_Exercise data_:
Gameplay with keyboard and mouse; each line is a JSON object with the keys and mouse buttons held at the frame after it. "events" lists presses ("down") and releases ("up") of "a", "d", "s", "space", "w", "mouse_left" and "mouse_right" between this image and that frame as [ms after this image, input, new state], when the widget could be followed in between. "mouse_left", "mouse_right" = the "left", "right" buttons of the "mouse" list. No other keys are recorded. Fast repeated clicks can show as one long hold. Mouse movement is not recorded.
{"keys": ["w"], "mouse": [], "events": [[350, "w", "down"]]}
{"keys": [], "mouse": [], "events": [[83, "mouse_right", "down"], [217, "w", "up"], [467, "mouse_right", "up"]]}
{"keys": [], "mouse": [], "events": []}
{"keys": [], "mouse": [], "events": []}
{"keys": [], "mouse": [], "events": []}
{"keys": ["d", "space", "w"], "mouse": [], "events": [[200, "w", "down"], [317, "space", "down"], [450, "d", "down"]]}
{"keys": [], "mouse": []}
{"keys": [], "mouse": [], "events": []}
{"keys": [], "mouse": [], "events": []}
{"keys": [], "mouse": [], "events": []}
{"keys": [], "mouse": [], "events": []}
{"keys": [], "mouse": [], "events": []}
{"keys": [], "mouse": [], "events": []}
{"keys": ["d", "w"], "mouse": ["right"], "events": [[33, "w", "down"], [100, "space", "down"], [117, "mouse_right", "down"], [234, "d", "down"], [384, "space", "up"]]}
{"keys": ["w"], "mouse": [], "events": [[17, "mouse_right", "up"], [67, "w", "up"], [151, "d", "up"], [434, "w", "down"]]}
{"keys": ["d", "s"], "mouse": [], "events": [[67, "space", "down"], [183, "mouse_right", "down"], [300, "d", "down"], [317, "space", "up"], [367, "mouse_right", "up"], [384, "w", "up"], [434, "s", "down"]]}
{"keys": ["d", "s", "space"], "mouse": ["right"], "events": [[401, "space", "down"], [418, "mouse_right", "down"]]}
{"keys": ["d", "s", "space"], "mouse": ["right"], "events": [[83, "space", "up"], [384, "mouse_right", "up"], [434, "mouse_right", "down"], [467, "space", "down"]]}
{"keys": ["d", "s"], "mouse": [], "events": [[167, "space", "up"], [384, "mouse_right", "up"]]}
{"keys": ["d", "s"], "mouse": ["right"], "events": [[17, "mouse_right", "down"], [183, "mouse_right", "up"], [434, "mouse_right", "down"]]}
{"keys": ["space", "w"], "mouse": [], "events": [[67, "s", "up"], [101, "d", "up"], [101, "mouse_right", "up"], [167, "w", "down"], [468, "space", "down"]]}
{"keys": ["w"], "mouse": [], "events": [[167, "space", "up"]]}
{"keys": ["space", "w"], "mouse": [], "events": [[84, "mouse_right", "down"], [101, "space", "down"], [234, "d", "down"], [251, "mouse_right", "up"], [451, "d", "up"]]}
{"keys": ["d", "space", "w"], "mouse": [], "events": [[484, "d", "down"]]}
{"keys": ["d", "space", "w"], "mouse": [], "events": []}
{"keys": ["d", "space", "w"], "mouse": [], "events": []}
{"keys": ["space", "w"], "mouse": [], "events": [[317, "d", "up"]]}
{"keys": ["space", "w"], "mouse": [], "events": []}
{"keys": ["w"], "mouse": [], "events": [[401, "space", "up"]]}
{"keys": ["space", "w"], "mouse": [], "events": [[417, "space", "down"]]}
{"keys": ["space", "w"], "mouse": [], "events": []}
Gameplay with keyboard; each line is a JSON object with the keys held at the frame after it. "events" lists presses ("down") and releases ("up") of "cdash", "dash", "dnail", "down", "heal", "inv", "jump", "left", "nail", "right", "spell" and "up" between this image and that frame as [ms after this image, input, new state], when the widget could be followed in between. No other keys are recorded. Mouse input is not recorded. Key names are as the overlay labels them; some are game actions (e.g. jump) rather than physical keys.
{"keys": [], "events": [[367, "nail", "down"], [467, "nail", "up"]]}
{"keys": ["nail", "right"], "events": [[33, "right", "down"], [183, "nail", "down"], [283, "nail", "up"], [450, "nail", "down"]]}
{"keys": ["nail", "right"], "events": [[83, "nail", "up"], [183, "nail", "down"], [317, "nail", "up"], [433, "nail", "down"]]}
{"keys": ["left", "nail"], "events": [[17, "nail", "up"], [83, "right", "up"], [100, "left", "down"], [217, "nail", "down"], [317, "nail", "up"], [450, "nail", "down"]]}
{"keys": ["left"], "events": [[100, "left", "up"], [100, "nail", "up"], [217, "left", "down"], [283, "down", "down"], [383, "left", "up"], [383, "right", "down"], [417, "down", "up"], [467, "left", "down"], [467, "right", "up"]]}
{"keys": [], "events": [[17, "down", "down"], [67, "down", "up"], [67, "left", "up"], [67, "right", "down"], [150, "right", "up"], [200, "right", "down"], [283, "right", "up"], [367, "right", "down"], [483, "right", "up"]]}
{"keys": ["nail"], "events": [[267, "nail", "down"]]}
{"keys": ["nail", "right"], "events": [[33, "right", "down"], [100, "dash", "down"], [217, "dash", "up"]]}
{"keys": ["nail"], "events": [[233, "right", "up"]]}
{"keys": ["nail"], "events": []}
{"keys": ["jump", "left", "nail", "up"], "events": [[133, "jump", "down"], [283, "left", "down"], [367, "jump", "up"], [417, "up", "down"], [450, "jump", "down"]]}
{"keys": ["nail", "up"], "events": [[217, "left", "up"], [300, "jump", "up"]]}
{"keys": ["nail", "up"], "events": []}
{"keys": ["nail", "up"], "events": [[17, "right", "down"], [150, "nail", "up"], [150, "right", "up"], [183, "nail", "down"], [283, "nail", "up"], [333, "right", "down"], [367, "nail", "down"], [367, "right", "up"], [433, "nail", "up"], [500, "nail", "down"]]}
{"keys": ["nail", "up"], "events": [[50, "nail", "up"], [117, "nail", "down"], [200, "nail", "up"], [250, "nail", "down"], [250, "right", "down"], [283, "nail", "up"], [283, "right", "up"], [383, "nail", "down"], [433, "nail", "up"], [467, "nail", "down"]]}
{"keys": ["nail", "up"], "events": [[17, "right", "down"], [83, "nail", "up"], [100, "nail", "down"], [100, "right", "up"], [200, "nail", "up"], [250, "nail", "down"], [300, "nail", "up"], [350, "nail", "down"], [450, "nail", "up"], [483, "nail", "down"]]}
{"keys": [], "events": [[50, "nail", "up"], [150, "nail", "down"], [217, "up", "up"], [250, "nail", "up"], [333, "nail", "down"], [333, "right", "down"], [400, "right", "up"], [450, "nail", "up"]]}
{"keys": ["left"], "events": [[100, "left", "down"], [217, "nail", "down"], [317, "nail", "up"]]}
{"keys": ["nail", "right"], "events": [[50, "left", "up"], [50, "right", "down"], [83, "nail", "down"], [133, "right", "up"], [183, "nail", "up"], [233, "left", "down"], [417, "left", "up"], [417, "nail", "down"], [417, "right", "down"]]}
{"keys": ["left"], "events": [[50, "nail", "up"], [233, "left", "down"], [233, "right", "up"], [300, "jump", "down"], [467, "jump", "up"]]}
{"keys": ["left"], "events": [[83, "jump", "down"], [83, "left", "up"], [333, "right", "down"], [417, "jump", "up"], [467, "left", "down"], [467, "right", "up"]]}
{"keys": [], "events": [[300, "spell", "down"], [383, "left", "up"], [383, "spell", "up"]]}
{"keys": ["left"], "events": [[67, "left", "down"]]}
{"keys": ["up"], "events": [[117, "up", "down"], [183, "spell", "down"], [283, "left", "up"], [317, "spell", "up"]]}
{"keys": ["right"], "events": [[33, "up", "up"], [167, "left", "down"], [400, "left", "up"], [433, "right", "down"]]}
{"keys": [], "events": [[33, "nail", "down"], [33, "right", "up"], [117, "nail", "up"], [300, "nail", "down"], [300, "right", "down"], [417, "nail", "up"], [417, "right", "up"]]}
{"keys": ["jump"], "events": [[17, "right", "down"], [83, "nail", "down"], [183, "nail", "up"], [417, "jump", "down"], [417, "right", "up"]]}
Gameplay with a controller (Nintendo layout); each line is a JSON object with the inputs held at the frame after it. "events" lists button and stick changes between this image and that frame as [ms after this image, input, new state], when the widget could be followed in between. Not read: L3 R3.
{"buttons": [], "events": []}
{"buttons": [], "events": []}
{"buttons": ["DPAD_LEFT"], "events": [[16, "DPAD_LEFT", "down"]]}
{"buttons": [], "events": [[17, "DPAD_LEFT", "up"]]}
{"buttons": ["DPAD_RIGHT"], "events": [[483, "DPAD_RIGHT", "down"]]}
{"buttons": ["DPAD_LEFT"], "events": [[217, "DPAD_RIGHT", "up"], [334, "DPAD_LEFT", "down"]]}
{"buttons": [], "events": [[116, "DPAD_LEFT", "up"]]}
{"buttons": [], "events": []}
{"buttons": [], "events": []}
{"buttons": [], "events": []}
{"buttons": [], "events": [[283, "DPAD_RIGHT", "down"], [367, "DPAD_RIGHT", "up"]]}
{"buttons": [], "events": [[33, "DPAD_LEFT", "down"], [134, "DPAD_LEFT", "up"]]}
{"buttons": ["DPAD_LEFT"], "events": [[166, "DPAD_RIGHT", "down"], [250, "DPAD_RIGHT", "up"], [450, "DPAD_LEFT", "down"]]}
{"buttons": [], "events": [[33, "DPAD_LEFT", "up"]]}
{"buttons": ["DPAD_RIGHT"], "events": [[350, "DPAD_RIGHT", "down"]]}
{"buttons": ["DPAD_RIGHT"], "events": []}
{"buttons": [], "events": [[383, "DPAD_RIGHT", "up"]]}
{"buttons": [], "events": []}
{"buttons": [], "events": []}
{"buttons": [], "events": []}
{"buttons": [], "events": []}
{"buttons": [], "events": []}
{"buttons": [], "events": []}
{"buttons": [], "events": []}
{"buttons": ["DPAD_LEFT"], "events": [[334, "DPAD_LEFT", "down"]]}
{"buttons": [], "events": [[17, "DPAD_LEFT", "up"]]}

_Task directions_: State the number of lines in the data above containing the string "dash" and nothing more.

_Written solution_: 2